Christians should remind ourselves from time to time that we believe radical and implausible things, that Peter’s understanding of the world was (and is) not only fundamentally different from that of Tiberius but ultimately and finally irreconcilable with it. Ezra Pound was on to something with his caustic observation that the “Catholic Church went out of business when its hierarchy ceased to believe its own dogma.” A world in which Christians acted like they believed the things we say we believe would be a very different world.
(It is a tedious necessity of the stupid and stupidly arrogant times in which we live to here explicitly note that I do not exempt myself from that criticism.)
If the Christian account of God is true — actually true, not metaphorically true or true in some ineffable way but simply true — then it is, as Father Richard John Neuhaus put it, the truth about everything. Of course it matters whether that is actually the case.
According to prominent political scientist Charles Murray, the American republic is unlikely to survive without another Great Awakening — or, at the very least, a revival of the religious values that the Founders depended on to undergird their experiment. Murray is not a religious man — he is an agnostic — but he can read history, and he knows how nations die.
…“The Founders were not really super orthodox,” he observed. “They were all nominally Christians, but they wouldn’t pass the litmus test for a lot of evangelicals today. But they were absolutely, emphatically agreed that you cannot have a free society with a constitution such as the one they had created unless you are trying to govern a religious people. If you do not have religion as the controlling force, then the kinds of laws we have could not possibly work.” Without religion, Murray told me, there was simply no “intrinsic motivation” for people to behave morally — and no definition for what constitutes moral behavior in the first place.
Obvious questions present themselves.
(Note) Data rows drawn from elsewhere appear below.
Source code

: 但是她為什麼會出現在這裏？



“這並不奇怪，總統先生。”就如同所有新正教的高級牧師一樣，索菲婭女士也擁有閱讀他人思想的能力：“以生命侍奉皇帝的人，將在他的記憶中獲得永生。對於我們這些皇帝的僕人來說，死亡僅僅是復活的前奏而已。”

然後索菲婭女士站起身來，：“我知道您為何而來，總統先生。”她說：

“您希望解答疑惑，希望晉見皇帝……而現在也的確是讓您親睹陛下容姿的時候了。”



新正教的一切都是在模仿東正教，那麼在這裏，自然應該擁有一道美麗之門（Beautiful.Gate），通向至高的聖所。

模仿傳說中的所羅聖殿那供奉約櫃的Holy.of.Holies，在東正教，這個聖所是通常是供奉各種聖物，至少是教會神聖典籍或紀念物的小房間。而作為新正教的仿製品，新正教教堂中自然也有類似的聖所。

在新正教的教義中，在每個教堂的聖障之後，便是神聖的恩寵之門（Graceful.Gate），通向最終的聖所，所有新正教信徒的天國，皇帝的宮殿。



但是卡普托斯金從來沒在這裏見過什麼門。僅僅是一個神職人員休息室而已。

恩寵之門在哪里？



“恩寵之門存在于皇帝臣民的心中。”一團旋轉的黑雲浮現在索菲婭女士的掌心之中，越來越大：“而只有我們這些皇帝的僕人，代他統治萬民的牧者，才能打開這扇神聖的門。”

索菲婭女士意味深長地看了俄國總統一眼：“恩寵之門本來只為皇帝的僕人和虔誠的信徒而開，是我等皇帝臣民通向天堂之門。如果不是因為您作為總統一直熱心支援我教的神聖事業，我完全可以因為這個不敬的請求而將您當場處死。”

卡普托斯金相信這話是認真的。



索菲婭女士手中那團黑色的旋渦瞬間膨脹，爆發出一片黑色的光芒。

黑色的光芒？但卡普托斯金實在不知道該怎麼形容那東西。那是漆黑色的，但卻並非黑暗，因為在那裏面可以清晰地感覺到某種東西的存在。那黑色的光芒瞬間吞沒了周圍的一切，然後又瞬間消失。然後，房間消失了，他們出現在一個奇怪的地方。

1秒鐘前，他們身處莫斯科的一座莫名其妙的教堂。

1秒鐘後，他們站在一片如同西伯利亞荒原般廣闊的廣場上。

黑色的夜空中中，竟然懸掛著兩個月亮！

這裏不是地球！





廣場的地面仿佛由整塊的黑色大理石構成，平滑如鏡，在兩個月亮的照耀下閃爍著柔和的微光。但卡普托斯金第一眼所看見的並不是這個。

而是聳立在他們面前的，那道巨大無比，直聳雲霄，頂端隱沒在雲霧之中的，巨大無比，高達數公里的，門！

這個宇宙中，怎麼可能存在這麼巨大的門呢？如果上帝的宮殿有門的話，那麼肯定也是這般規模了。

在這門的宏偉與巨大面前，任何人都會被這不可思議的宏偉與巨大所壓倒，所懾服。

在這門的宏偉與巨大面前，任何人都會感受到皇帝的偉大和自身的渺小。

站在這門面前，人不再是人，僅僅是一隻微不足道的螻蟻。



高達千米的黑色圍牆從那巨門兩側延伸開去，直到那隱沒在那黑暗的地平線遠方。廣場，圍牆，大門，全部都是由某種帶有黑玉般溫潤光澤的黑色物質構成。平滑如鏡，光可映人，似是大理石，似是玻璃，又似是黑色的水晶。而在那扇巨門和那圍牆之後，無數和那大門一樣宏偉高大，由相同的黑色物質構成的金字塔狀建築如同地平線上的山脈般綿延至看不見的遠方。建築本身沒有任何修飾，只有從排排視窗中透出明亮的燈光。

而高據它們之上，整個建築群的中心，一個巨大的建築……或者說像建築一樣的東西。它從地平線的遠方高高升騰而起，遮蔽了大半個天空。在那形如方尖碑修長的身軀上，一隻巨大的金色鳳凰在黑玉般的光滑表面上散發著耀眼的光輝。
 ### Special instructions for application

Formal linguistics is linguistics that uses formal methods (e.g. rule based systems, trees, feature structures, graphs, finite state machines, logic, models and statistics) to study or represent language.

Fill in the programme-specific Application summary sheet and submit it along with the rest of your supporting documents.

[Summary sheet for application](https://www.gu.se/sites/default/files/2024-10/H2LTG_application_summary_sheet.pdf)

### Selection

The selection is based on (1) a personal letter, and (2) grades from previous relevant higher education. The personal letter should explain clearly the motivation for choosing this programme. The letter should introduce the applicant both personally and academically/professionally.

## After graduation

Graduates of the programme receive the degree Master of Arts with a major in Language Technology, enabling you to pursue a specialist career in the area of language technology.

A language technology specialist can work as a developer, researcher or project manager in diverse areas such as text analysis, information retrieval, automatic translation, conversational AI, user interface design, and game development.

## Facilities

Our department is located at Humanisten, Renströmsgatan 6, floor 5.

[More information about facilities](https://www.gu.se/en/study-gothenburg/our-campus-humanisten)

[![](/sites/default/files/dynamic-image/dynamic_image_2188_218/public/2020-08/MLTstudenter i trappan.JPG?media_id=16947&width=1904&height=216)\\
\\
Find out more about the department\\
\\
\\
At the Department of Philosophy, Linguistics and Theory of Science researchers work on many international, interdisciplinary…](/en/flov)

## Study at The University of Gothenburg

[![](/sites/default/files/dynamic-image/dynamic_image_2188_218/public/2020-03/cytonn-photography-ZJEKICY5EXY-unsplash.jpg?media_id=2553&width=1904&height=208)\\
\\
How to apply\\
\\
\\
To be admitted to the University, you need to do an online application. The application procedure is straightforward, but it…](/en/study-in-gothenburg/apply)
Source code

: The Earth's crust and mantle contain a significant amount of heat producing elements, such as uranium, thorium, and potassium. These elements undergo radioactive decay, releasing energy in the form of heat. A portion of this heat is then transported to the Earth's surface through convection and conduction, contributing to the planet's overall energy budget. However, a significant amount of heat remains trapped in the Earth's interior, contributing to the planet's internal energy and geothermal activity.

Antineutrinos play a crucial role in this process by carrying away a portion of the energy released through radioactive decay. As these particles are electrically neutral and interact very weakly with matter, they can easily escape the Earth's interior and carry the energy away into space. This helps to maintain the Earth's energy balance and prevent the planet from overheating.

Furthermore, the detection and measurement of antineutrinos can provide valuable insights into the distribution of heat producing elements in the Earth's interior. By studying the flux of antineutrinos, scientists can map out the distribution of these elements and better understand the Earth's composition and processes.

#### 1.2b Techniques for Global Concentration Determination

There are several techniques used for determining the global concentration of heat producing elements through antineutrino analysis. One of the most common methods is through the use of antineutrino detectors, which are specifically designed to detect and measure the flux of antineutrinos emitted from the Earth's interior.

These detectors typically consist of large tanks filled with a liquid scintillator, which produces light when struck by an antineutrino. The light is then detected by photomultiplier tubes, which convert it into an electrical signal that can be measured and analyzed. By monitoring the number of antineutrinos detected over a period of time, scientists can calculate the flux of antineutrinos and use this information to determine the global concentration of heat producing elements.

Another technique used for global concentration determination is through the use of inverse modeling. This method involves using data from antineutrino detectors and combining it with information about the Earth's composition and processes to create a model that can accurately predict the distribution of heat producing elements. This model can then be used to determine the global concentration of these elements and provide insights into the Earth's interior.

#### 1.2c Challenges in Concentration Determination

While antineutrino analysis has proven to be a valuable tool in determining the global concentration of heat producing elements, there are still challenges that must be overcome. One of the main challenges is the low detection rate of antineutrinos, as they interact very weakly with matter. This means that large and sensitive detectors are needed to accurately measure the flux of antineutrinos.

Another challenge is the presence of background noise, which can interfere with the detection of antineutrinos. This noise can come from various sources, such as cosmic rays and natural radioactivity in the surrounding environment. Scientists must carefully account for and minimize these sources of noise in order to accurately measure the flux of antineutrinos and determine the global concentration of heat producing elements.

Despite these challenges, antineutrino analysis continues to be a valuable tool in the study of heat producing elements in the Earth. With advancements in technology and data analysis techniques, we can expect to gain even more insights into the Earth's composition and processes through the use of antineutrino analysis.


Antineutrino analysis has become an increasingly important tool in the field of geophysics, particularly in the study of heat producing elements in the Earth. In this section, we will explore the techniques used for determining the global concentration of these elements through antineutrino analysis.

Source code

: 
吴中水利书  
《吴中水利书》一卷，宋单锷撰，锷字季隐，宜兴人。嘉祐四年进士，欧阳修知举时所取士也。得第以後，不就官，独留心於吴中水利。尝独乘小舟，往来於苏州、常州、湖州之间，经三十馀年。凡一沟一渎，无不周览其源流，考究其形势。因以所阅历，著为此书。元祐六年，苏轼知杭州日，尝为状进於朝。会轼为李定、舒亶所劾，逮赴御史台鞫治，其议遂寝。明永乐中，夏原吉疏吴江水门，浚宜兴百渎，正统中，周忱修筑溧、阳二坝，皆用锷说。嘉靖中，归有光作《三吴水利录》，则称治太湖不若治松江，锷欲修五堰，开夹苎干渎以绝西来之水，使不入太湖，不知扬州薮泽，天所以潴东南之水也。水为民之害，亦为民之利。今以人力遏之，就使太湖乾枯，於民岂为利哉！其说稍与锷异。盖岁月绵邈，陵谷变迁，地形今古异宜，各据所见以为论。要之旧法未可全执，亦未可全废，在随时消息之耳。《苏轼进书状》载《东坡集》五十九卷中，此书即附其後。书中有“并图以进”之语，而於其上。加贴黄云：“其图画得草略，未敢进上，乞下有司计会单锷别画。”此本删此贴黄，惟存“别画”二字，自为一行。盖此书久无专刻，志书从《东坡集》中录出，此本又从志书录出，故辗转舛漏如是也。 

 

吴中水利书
How does Murray, an agnostic, continue to behave morally without religion, and how is he exempt from the detrimental effects of faithlessness? Is it good enough to be a “faitheist,” i.e. one who privately thinks religion to be superstitious bunk, but is willing to publicly profess belief for the social utility of it? What about the countless examples throughout history of religion serving as a cover for decadence and corruption rather than a bulwark against it? Which aspects of religious belief are essential — belief in a personal God, a soul, a post-judgment afterlife? — and which parts are incidental? What if the tenets of Christianity are merely socially useful but not literally true? Do we then have a ruling class of Grand Inquisitors who keep their heresy to themselves while enforcing dogma on the rest of us for our own good? Quis custodiet ipsos custodes?
Murray’s outlook seems Machiavellian, in that his primary concern is the continued health of the American republic. If religion is a necessary supplement, then so be it. I’m not an intellectual or a policymaker, though, so I have no interest in trying to imagine ideal political conditions. From my irreligious layman’s point of view, I find it patronizing to talk up the social utility of Christianity while treating its truth claims like a fart in church, as something to be studiously ignored. Speak plainly and respectfully. I don’t believe in a creator God, an immaterial soul, or an afterlife, nor do I accept the authority of holy scriptures. I do believe that the “bourgeois virtues” are no less valuable without a divine seal of approval, and I believe that they’re no less sturdy for being ultimately rooted in our shared evolutionary heritage as social mammals and our shared cultural history. Can a great nation be built upon such humble foundations? I don’t know, but honest relationships can, and that’s good enough for me.